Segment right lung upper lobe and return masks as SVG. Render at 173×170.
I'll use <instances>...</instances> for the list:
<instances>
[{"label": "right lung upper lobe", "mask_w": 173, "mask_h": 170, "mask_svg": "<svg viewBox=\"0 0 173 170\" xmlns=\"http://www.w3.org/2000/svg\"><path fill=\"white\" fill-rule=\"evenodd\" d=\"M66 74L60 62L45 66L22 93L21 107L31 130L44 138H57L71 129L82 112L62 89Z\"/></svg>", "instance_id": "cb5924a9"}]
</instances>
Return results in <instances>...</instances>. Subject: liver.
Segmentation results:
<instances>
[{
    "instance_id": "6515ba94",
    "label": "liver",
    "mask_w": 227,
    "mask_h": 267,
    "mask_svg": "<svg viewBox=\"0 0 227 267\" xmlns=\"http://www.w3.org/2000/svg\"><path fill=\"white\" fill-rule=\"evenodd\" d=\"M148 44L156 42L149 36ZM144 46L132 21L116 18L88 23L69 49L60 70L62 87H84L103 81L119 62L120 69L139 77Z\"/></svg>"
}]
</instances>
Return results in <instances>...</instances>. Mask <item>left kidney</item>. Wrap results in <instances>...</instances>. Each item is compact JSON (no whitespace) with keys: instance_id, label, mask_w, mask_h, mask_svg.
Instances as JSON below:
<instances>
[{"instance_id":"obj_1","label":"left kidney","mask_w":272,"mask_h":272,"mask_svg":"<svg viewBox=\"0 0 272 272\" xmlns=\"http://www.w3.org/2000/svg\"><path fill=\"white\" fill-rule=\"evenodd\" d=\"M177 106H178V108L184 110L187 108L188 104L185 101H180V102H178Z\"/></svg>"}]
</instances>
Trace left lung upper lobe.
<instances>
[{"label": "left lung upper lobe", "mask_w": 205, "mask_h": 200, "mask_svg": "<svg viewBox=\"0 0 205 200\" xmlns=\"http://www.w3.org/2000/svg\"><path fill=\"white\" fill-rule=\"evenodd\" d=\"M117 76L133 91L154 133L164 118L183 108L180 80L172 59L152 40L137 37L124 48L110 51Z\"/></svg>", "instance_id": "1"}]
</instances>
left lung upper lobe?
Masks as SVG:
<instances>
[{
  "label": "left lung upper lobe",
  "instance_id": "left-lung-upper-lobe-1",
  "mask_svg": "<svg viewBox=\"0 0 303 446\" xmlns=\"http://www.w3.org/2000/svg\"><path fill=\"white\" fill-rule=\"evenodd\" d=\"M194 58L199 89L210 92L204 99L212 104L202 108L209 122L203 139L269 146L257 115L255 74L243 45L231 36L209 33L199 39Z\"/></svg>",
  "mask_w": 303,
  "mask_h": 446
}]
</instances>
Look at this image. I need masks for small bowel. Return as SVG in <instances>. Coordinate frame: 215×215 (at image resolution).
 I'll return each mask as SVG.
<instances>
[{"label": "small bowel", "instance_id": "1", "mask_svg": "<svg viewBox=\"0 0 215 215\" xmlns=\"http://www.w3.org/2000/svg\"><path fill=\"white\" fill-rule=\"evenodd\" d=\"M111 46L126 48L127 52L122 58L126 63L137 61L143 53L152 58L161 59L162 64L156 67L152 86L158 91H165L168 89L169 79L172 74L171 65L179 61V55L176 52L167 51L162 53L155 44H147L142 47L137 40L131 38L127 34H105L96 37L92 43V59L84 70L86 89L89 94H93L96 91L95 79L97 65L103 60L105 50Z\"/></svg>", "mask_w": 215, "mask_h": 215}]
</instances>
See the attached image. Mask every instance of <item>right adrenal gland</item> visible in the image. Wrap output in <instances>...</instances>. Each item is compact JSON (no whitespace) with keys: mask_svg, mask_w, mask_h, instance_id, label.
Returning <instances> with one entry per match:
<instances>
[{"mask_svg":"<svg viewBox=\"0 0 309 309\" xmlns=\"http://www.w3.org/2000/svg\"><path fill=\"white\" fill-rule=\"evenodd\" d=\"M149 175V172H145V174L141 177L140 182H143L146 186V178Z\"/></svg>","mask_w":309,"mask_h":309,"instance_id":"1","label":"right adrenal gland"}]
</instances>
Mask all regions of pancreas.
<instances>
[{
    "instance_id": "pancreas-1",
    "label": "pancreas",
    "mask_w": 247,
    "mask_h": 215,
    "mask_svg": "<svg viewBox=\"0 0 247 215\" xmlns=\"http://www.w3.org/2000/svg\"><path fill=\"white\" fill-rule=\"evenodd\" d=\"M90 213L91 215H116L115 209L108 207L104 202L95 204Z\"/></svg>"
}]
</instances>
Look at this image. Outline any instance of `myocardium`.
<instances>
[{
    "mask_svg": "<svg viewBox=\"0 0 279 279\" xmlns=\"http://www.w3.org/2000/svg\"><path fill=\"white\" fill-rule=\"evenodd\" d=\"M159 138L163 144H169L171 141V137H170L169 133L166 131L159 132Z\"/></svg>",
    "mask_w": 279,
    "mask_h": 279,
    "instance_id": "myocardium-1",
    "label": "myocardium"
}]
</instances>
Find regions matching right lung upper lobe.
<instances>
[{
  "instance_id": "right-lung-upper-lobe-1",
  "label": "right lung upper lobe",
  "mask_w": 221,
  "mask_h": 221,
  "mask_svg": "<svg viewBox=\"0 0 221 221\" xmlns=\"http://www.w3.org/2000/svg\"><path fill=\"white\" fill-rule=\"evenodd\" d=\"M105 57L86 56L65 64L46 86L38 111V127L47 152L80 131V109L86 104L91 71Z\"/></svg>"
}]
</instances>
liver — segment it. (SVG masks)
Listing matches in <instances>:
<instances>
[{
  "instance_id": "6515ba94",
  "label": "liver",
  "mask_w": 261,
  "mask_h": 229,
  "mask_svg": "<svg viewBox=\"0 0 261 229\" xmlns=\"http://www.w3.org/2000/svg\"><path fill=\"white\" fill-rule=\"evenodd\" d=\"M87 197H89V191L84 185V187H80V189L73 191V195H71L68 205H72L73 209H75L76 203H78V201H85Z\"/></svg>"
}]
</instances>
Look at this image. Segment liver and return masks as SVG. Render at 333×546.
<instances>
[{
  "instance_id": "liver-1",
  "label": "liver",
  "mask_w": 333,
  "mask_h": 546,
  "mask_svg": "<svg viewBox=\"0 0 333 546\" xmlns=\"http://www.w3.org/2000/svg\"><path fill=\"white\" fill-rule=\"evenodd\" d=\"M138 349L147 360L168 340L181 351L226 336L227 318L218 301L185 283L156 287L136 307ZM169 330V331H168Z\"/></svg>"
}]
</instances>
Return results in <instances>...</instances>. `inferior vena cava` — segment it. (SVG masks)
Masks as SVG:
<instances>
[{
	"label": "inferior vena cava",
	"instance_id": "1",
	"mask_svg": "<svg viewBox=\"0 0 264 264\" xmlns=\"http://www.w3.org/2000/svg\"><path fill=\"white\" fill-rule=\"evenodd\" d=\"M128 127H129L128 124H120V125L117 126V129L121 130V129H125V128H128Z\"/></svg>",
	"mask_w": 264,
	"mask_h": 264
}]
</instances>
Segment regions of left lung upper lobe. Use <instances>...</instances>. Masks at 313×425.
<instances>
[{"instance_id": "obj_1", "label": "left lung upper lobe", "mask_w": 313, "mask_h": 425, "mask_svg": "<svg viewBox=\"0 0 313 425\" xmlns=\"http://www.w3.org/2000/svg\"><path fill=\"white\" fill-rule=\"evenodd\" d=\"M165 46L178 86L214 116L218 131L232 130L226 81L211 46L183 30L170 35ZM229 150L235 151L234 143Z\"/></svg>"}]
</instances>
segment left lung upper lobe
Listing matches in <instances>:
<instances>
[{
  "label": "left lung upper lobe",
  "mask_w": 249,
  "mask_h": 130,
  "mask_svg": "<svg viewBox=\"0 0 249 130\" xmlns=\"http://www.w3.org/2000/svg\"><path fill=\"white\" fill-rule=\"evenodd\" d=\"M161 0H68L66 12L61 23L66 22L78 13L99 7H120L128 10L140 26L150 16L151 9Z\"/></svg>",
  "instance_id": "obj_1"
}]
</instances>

^^^^^^^^^^^^^^^^

Please pick out every line of the records that contains the word "keys" and copy each of those lines.

_THE RESULT:_
Return results in <instances>...</instances>. Mask <item>left kidney</item>. Wrap results in <instances>...</instances>. Each item is compact JSON (no whitespace) with keys: instance_id, label, mask_w, mask_h, mask_svg.
See the attached image. Mask every instance of <item>right adrenal gland</item> visible in the image. Wrap output in <instances>...</instances>. Each item is compact JSON (no whitespace) with keys: mask_svg, mask_w, mask_h, instance_id, label.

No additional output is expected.